(Listed records Opens)

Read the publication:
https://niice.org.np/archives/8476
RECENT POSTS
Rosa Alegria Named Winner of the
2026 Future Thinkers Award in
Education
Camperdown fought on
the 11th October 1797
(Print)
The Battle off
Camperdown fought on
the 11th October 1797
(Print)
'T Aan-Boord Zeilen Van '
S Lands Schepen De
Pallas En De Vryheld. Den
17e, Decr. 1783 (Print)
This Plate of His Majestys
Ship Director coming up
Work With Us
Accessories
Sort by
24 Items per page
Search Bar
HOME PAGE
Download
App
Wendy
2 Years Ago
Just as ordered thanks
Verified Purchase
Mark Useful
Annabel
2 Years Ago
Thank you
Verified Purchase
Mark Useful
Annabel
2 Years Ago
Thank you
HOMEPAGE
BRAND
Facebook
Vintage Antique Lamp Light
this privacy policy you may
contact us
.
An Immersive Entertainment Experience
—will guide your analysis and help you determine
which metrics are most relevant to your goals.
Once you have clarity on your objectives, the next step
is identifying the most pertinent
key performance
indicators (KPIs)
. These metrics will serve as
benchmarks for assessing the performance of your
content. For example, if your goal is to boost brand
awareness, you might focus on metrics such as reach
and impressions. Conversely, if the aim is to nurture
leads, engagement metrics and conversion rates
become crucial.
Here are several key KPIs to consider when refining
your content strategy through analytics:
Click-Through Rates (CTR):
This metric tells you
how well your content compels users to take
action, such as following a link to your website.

(Listed records Closes)
(Listed records Opens)

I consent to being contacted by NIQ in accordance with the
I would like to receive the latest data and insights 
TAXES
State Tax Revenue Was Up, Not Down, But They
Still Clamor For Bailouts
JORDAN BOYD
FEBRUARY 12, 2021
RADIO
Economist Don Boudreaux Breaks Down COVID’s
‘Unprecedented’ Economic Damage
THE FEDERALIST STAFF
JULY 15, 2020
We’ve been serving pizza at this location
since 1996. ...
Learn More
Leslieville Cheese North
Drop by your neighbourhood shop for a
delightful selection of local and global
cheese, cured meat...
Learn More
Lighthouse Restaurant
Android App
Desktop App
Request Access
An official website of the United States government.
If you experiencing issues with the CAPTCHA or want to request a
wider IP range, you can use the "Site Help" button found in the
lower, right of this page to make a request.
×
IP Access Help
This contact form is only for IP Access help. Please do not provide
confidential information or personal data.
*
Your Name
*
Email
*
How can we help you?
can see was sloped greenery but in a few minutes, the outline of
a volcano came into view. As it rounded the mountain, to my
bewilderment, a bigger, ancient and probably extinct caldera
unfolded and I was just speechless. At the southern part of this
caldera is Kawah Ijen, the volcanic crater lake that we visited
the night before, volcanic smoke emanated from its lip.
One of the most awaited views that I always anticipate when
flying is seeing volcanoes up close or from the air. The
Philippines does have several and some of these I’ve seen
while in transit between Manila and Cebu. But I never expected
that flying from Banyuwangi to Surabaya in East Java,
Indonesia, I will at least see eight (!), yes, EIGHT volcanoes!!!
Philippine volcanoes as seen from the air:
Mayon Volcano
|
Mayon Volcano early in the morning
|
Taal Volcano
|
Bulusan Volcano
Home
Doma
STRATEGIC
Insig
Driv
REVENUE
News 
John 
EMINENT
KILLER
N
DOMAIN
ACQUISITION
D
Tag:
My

(Listed records Closes)

Extract each row containing the string "from".

■ Response to the exercise ■
the night before, volcanic smoke emanated from its lip.
flying is seeing volcanoes up close or from the air. The
that flying from Banyuwangi to Surabaya in East Java,
Philippine volcanoes as seen from the air:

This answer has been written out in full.